:: RECORDS SHOWN ::
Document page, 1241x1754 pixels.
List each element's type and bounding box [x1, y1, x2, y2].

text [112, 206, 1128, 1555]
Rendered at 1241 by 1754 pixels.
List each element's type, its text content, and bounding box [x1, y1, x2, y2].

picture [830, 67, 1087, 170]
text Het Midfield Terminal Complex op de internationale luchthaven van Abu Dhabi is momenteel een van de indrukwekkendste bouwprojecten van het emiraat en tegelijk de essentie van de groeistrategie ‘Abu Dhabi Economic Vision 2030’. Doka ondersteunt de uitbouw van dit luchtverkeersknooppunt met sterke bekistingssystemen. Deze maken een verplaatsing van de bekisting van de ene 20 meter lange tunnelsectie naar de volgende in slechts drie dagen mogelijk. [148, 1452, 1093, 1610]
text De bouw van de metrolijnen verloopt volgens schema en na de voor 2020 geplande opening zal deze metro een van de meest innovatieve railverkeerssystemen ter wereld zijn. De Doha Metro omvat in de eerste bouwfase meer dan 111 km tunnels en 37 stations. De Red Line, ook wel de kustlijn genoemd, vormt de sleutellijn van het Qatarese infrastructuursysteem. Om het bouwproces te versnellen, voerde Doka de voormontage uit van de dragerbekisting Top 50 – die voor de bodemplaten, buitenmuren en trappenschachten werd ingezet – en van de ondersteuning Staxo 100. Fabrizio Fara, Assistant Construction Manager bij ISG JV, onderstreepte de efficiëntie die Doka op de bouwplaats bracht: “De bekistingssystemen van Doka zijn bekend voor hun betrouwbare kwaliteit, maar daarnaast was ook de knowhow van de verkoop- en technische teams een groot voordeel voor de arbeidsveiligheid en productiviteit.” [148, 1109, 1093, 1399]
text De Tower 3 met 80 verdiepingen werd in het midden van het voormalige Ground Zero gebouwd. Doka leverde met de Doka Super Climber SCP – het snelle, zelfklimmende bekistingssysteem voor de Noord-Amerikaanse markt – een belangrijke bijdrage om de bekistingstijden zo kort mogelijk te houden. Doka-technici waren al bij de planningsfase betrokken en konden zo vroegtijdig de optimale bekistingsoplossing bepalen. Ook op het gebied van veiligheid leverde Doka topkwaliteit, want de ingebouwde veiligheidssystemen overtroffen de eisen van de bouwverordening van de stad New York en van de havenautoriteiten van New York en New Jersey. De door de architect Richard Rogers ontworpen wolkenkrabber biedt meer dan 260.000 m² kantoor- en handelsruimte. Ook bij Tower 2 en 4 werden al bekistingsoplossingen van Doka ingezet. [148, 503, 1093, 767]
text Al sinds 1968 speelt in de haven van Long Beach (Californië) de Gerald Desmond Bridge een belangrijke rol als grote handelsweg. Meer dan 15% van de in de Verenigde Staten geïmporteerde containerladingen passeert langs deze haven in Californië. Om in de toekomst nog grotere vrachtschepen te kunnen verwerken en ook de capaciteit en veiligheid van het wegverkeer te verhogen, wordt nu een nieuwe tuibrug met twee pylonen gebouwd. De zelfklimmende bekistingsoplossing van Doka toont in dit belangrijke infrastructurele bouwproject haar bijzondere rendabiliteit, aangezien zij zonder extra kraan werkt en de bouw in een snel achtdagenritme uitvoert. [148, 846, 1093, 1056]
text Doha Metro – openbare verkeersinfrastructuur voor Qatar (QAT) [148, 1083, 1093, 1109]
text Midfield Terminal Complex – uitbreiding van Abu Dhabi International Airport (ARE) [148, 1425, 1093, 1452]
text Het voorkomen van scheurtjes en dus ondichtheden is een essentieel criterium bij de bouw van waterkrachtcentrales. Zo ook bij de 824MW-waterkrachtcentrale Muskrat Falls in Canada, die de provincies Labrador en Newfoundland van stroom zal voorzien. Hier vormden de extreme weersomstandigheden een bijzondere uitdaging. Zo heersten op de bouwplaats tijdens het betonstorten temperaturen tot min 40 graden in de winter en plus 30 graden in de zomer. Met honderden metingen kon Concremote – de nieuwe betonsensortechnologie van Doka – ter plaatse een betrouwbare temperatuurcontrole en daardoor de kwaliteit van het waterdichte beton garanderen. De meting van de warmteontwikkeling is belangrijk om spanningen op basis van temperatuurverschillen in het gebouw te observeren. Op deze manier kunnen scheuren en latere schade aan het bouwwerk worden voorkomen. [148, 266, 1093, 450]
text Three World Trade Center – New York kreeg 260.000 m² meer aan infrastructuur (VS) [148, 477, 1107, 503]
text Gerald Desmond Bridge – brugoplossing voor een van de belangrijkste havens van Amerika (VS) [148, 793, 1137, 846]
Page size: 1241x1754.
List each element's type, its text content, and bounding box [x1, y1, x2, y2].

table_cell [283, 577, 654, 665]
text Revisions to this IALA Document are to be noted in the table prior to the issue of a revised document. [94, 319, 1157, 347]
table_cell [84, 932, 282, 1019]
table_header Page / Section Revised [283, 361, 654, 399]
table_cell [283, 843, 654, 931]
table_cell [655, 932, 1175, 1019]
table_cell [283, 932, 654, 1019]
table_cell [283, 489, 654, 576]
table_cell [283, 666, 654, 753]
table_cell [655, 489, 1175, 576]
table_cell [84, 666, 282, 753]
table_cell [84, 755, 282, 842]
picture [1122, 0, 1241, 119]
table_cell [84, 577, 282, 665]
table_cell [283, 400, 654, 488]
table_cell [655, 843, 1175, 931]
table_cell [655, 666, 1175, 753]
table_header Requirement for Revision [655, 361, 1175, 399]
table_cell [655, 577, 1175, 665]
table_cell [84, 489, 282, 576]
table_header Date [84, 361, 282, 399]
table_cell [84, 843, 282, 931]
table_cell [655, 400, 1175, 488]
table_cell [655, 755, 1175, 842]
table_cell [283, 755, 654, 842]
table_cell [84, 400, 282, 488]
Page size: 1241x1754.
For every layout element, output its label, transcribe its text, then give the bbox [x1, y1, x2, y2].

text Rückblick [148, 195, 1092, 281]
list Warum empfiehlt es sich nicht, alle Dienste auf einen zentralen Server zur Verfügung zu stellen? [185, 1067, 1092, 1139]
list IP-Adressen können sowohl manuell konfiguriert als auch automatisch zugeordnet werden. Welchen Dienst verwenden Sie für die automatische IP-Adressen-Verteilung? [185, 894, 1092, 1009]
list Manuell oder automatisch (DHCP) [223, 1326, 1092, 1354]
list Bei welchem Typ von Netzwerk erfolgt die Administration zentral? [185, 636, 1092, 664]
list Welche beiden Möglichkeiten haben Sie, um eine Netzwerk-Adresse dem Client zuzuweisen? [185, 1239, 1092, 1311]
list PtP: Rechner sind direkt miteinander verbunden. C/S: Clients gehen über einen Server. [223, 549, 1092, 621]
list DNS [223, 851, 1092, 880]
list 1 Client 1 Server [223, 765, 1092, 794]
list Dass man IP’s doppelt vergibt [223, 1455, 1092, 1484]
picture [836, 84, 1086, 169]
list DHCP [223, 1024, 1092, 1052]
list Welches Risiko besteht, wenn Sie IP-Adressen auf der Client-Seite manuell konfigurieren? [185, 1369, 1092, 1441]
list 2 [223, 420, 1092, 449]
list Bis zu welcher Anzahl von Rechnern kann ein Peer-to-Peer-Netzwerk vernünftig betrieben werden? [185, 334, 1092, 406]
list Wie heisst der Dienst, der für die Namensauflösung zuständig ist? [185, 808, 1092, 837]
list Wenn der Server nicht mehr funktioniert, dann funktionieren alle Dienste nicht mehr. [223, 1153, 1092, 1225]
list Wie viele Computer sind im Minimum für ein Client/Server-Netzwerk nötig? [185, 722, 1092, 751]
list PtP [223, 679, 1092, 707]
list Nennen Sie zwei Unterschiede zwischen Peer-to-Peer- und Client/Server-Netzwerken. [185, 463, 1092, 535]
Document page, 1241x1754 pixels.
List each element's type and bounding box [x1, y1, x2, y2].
:::
JOB. From start to finish, retype the records above with complete accuracy.

COMPLETED TASK.
Document page, 1241x1754 pixels.
List each element's type and bounding box [x1, y1, x2, y2].

text [112, 206, 1128, 1555]
Rendered at 1241 by 1754 pixels.
List each element's type, its text content, and bounding box [x1, y1, x2, y2].

picture [830, 67, 1087, 170]
text Het Midfield Terminal Complex op de internationale luchthaven van Abu Dhabi is momenteel een van de indrukwekkendste bouwprojecten van het emiraat en tegelijk de essentie van de groeistrategie ‘Abu Dhabi Economic Vision 2030’. Doka ondersteunt de uitbouw van dit luchtverkeersknooppunt met sterke bekistingssystemen. Deze maken een verplaatsing van de bekisting van de ene 20 meter lange tunnelsectie naar de volgende in slechts drie dagen mogelijk. [148, 1452, 1093, 1610]
text De bouw van de metrolijnen verloopt volgens schema en na de voor 2020 geplande opening zal deze metro een van de meest innovatieve railverkeerssystemen ter wereld zijn. De Doha Metro omvat in de eerste bouwfase meer dan 111 km tunnels en 37 stations. De Red Line, ook wel de kustlijn genoemd, vormt de sleutellijn van het Qatarese infrastructuursysteem. Om het bouwproces te versnellen, voerde Doka de voormontage uit van de dragerbekisting Top 50 – die voor de bodemplaten, buitenmuren en trappenschachten werd ingezet – en van de ondersteuning Staxo 100. Fabrizio Fara, Assistant Construction Manager bij ISG JV, onderstreepte de efficiëntie die Doka op de bouwplaats bracht: “De bekistingssystemen van Doka zijn bekend voor hun betrouwbare kwaliteit, maar daarnaast was ook de knowhow van de verkoop- en technische teams een groot voordeel voor de arbeidsveiligheid en productiviteit.” [148, 1109, 1093, 1399]
text De Tower 3 met 80 verdiepingen werd in het midden van het voormalige Ground Zero gebouwd. Doka leverde met de Doka Super Climber SCP – het snelle, zelfklimmende bekistingssysteem voor de Noord-Amerikaanse markt – een belangrijke bijdrage om de bekistingstijden zo kort mogelijk te houden. Doka-technici waren al bij de planningsfase betrokken en konden zo vroegtijdig de optimale bekistingsoplossing bepalen. Ook op het gebied van veiligheid leverde Doka topkwaliteit, want de ingebouwde veiligheidssystemen overtroffen de eisen van de bouwverordening van de stad New York en van de havenautoriteiten van New York en New Jersey. De door de architect Richard Rogers ontworpen wolkenkrabber biedt meer dan 260.000 m² kantoor- en handelsruimte. Ook bij Tower 2 en 4 werden al bekistingsoplossingen van Doka ingezet. [148, 503, 1093, 767]
text Al sinds 1968 speelt in de haven van Long Beach (Californië) de Gerald Desmond Bridge een belangrijke rol als grote handelsweg. Meer dan 15% van de in de Verenigde Staten geïmporteerde containerladingen passeert langs deze haven in Californië. Om in de toekomst nog grotere vrachtschepen te kunnen verwerken en ook de capaciteit en veiligheid van het wegverkeer te verhogen, wordt nu een nieuwe tuibrug met twee pylonen gebouwd. De zelfklimmende bekistingsoplossing van Doka toont in dit belangrijke infrastructurele bouwproject haar bijzondere rendabiliteit, aangezien zij zonder extra kraan werkt en de bouw in een snel achtdagenritme uitvoert. [148, 846, 1093, 1056]
text Doha Metro – openbare verkeersinfrastructuur voor Qatar (QAT) [148, 1083, 1093, 1109]
text Midfield Terminal Complex – uitbreiding van Abu Dhabi International Airport (ARE) [148, 1425, 1093, 1452]
text Het voorkomen van scheurtjes en dus ondichtheden is een essentieel criterium bij de bouw van waterkrachtcentrales. Zo ook bij de 824MW-waterkrachtcentrale Muskrat Falls in Canada, die de provincies Labrador en Newfoundland van stroom zal voorzien. Hier vormden de extreme weersomstandigheden een bijzondere uitdaging. Zo heersten op de bouwplaats tijdens het betonstorten temperaturen tot min 40 graden in de winter en plus 30 graden in de zomer. Met honderden metingen kon Concremote – de nieuwe betonsensortechnologie van Doka – ter plaatse een betrouwbare temperatuurcontrole en daardoor de kwaliteit van het waterdichte beton garanderen. De meting van de warmteontwikkeling is belangrijk om spanningen op basis van temperatuurverschillen in het gebouw te observeren. Op deze manier kunnen scheuren en latere schade aan het bouwwerk worden voorkomen. [148, 266, 1093, 450]
text Three World Trade Center – New York kreeg 260.000 m² meer aan infrastructuur (VS) [148, 477, 1107, 503]
text Gerald Desmond Bridge – brugoplossing voor een van de belangrijkste havens van Amerika (VS) [148, 793, 1137, 846]
Page size: 1241x1754.
List each element's type, its text content, and bounding box [x1, y1, x2, y2].

table_cell [283, 577, 654, 665]
text Revisions to this IALA Document are to be noted in the table prior to the issue of a revised document. [94, 319, 1157, 347]
table_cell [84, 932, 282, 1019]
table_header Page / Section Revised [283, 361, 654, 399]
table_cell [283, 843, 654, 931]
table_cell [655, 932, 1175, 1019]
table_cell [283, 932, 654, 1019]
table_cell [283, 489, 654, 576]
table_cell [283, 666, 654, 753]
table_cell [655, 489, 1175, 576]
table_cell [84, 666, 282, 753]
table_cell [84, 755, 282, 842]
picture [1122, 0, 1241, 119]
table_cell [84, 577, 282, 665]
table_cell [283, 400, 654, 488]
table_cell [655, 843, 1175, 931]
table_cell [655, 666, 1175, 753]
table_header Requirement for Revision [655, 361, 1175, 399]
table_cell [655, 577, 1175, 665]
table_cell [84, 489, 282, 576]
table_header Date [84, 361, 282, 399]
table_cell [84, 843, 282, 931]
table_cell [655, 400, 1175, 488]
table_cell [655, 755, 1175, 842]
table_cell [283, 755, 654, 842]
table_cell [84, 400, 282, 488]
Page size: 1241x1754.
For every layout element, output its label, transcribe its text, then give the bbox [x1, y1, x2, y2].

text Rückblick [148, 195, 1092, 281]
list Warum empfiehlt es sich nicht, alle Dienste auf einen zentralen Server zur Verfügung zu stellen? [185, 1067, 1092, 1139]
list IP-Adressen können sowohl manuell konfiguriert als auch automatisch zugeordnet werden. Welchen Dienst verwenden Sie für die automatische IP-Adressen-Verteilung? [185, 894, 1092, 1009]
list Manuell oder automatisch (DHCP) [223, 1326, 1092, 1354]
list Bei welchem Typ von Netzwerk erfolgt die Administration zentral? [185, 636, 1092, 664]
list Welche beiden Möglichkeiten haben Sie, um eine Netzwerk-Adresse dem Client zuzuweisen? [185, 1239, 1092, 1311]
list PtP: Rechner sind direkt miteinander verbunden. C/S: Clients gehen über einen Server. [223, 549, 1092, 621]
list DNS [223, 851, 1092, 880]
list 1 Client 1 Server [223, 765, 1092, 794]
list Dass man IP’s doppelt vergibt [223, 1455, 1092, 1484]
picture [836, 84, 1086, 169]
list DHCP [223, 1024, 1092, 1052]
list Welches Risiko besteht, wenn Sie IP-Adressen auf der Client-Seite manuell konfigurieren? [185, 1369, 1092, 1441]
list 2 [223, 420, 1092, 449]
list Bis zu welcher Anzahl von Rechnern kann ein Peer-to-Peer-Netzwerk vernünftig betrieben werden? [185, 334, 1092, 406]
list Wie heisst der Dienst, der für die Namensauflösung zuständig ist? [185, 808, 1092, 837]
list Wenn der Server nicht mehr funktioniert, dann funktionieren alle Dienste nicht mehr. [223, 1153, 1092, 1225]
list Wie viele Computer sind im Minimum für ein Client/Server-Netzwerk nötig? [185, 722, 1092, 751]
list PtP [223, 679, 1092, 707]
list Nennen Sie zwei Unterschiede zwischen Peer-to-Peer- und Client/Server-Netzwerken. [185, 463, 1092, 535]
Document page, 1241x1754 pixels.
List each element's type and bounding box [x1, y1, x2, y2].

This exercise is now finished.